Recipients of the festival’s Scottish Government Expo funding, Coleman & Hogarth’s new project is undoubtedly their most ambitious to date despite previously working with the Boyle Family and founding and directing the Meadowbank-based Embassy Gallery from 2003-2006. Working in collaboration with The Collective Gallery, the pair have been mad busy preparing this fiddly beast of a show for months, but still found time to answer a few questions about Staged.
‘The work aims to create an alternative portrait of the city, capturing the relationship Edinburgh has with performance,’ Hogarth explains. ‘It will be an installation in the City Observatory on Calton Hill using live video feeds to create an environment that allows viewers to see invisible or unnoticed aspects of the city in new ways, like a digital camera obscura. Originally the Observatory used the most contemporary lens technology available to survey the night sky. Similarly Staged will use modern technology to consider forms of observation in the present day and alter the way we understand time and space in the city.’
Interestingly, the work uses old and new media to draw connotations to and annotations of the biggest arts and performance festival in the world, an idea that clearly excites these two pluralistic thinkers. ‘Our experience of Edinburgh during the festival is that of people viewing and being viewed; they watch performance and at the same time take part in a human drama,’ Coleman expounds. ‘We aim to heighten viewers’ awareness of the staging of the festivals, mixing the premeditated and the spontaneous, the organised and the randomised, what’s intended to be scrutinised and what’s not, what’s appreciated and what’s taken for granted. Cameras installed around the city will transmit images from multiple positions and angles. Like a montage of the festival, Staged will look at the overlooked and stage it, allowing the viewer to reflect on their relationship to the wider staging of the city for the festival.’
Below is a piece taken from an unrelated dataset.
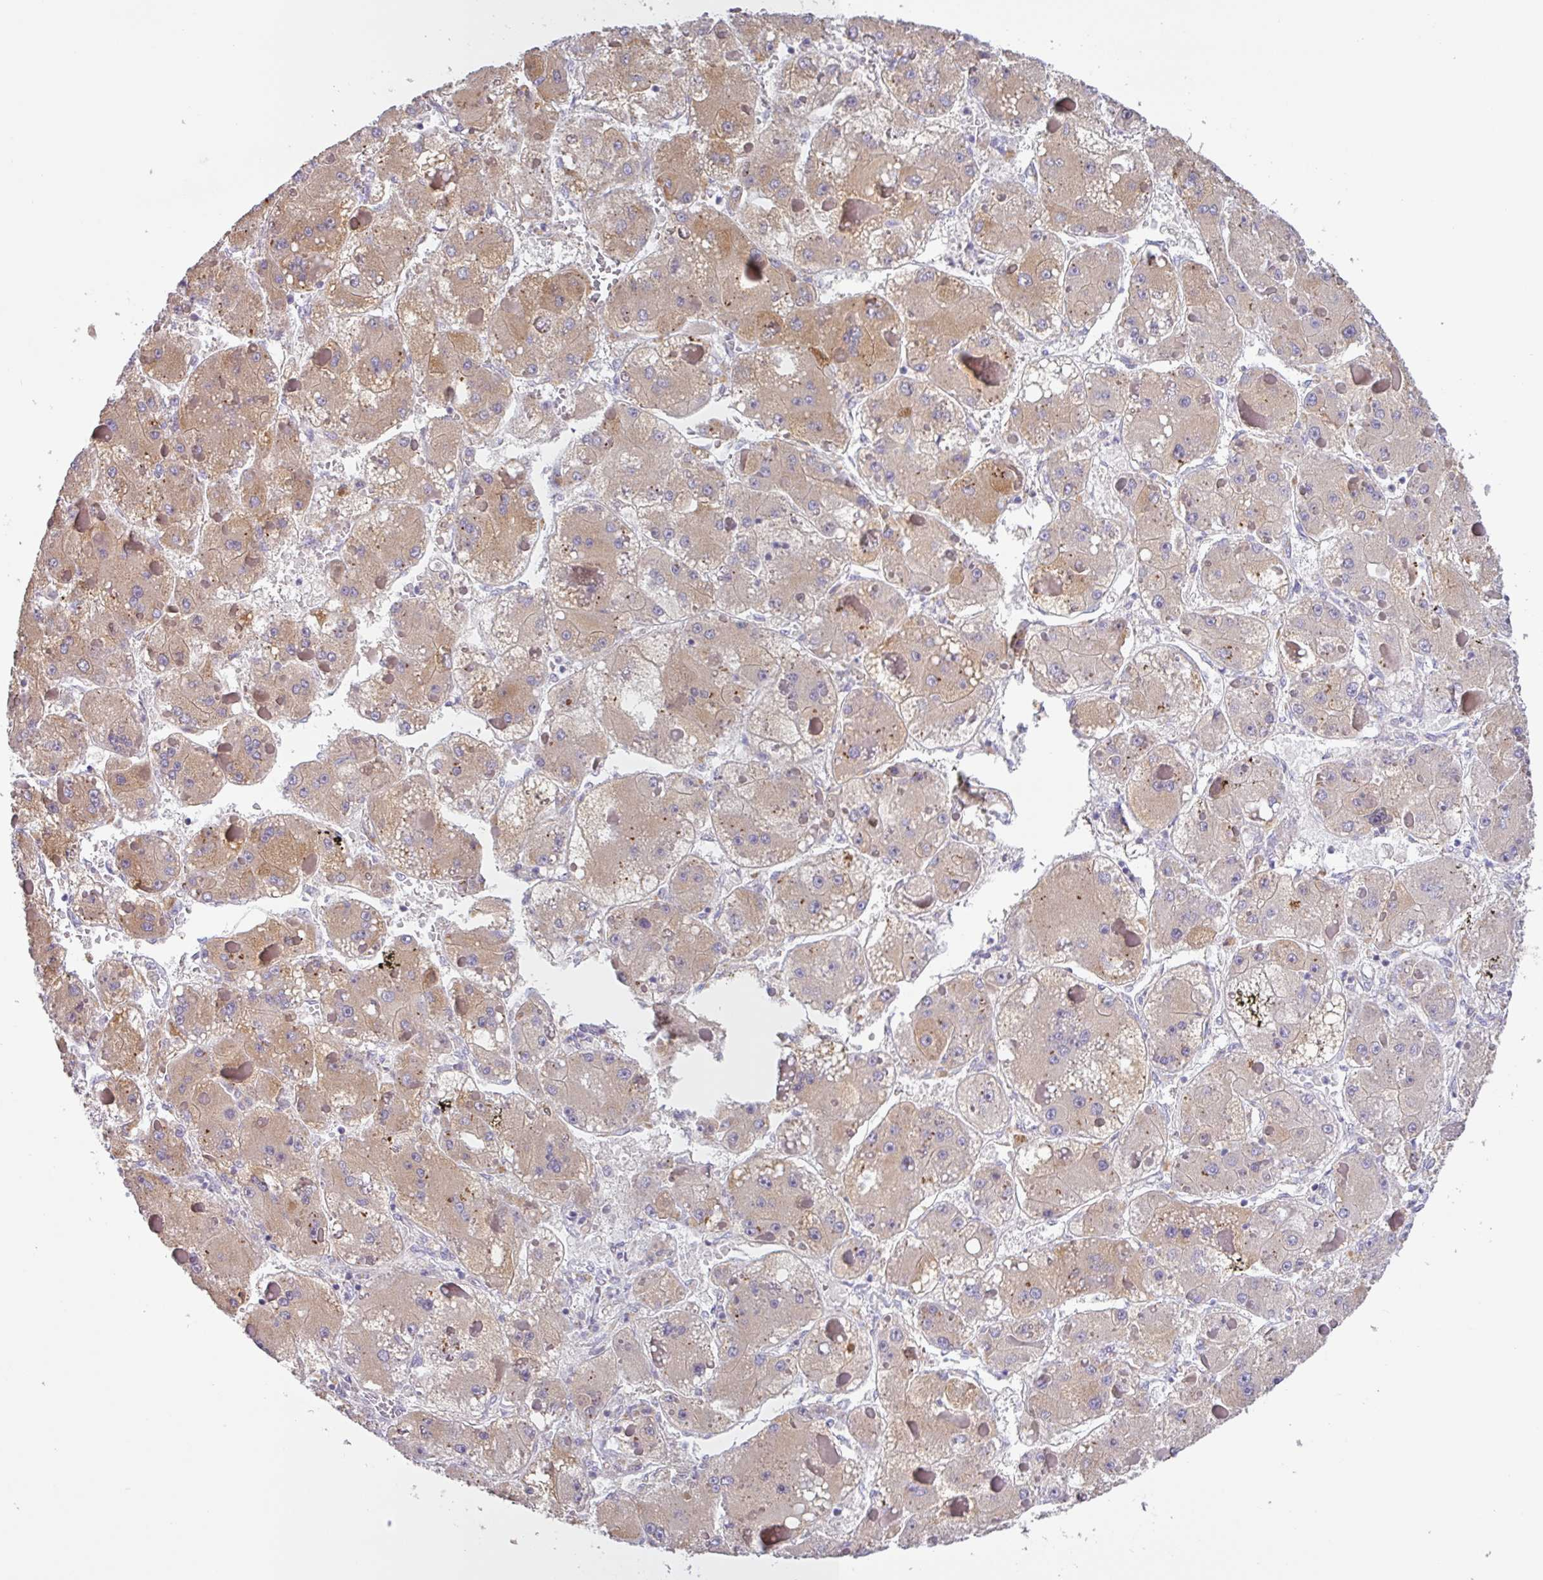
{"staining": {"intensity": "weak", "quantity": ">75%", "location": "cytoplasmic/membranous"}, "tissue": "liver cancer", "cell_type": "Tumor cells", "image_type": "cancer", "snomed": [{"axis": "morphology", "description": "Carcinoma, Hepatocellular, NOS"}, {"axis": "topography", "description": "Liver"}], "caption": "Tumor cells reveal low levels of weak cytoplasmic/membranous expression in about >75% of cells in liver cancer.", "gene": "SFTPB", "patient": {"sex": "female", "age": 73}}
So rather like their surveillance art contemporaries, Coleman & Hogarth are pushing form and medium to reveal unfamiliar metaphors and sentiments. Do they feel a kinship or at the very least a weight of influence? ‘The thing is different ways of seeing are made possible by different kinds of technology. We are interested in devices that look at and represent the city and the people within it,’ Hogarth says, attempting to encapsulate her and Coleman’s thinking in historical terms. ‘We were especially influenced by the way cameras and light have been employed in the creation of urban spectacles. Camera obscuras were originally used by artists but they were also used for spying and then latterly for entertainment. We are influenced by early uses of film [pre cinema] to record crowd scenes and present the images back to the same community that evening as well as Structuralist films of the 1960s which worked with the parameters of the film camera. Wavelength by Michael Snow, for example, works with the full length of the zoom function to create the structure of his film. In a similar way we will work with the pan-tilt and zooming mechanisms of contemporary CCTV cameras to create a structure for this work.’
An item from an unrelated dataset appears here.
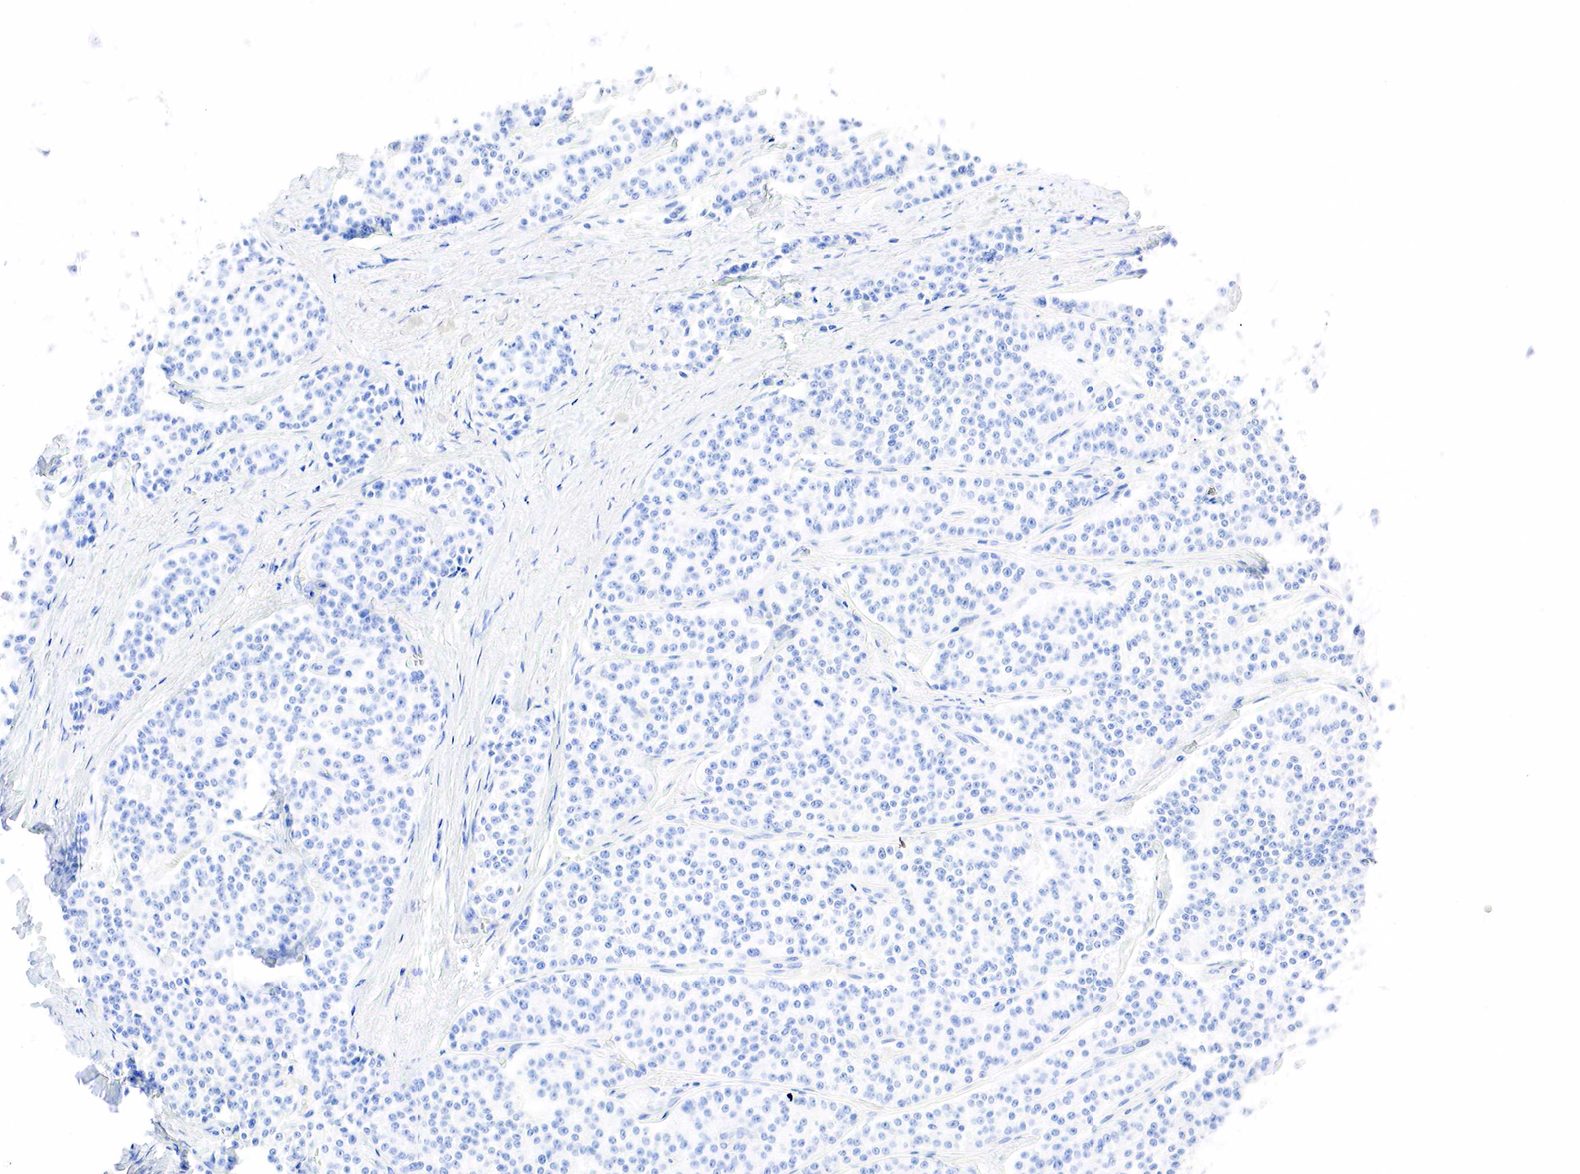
{"staining": {"intensity": "negative", "quantity": "none", "location": "none"}, "tissue": "carcinoid", "cell_type": "Tumor cells", "image_type": "cancer", "snomed": [{"axis": "morphology", "description": "Carcinoid, malignant, NOS"}, {"axis": "topography", "description": "Stomach"}], "caption": "Tumor cells are negative for protein expression in human carcinoid.", "gene": "PTH", "patient": {"sex": "female", "age": 76}}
All of which is great for those coming to the exhibition with an advanced knowledge of art history and theory but how would the pair sell Staged to those looking for a diversion between shows? ‘It’s basically a live video installation combining multiple live feeds to transform the festival city into a kaleidoscopic mise-en-scène,’ says Hogarth. ‘Also the experience of visiting Staged will hopefully give visitors an alternative experience of the Observatory building and its history, while considering the role of observation in the present day.’
After the festival, the pair will be temporarily relocating to Belfast to work on an exhibition at Catalyst Arts. Theirs is clearly a healthy working relationship, one free of the usual egos and associated woes. ‘As a collaboration, our working process is an ongoing discussion,’ says Coleman. ‘Conversations lead to the decisions we make about the work. Neither of us does a particular aspect of the work alone; we work together on all phases of the process.’
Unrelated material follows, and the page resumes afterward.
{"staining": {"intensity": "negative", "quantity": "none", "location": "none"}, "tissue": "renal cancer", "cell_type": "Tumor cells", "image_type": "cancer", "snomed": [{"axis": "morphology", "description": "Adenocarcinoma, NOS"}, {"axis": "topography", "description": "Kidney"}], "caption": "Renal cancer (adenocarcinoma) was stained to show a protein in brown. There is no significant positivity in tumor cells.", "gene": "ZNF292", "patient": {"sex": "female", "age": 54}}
Both, however, seem aware that Staged has been publicised as one of the big attractions of the Edinburgh Art Festival, one that brings with it the weight of a public bursary. The stakes are high, but on past evidence, Coleman & Hogarth are up to the job. Are they looking forward to it? They seem to answer in tandem: ‘The festival transforms Edinburgh, and the whole of August is a great time to be there. However, we’ll probably be too busy to see any shows!’
Kim Coleman & Jenny Hogarth, City Observatory, Calton Hill, 0131 220 1260, 30 Jul–15 Aug, free.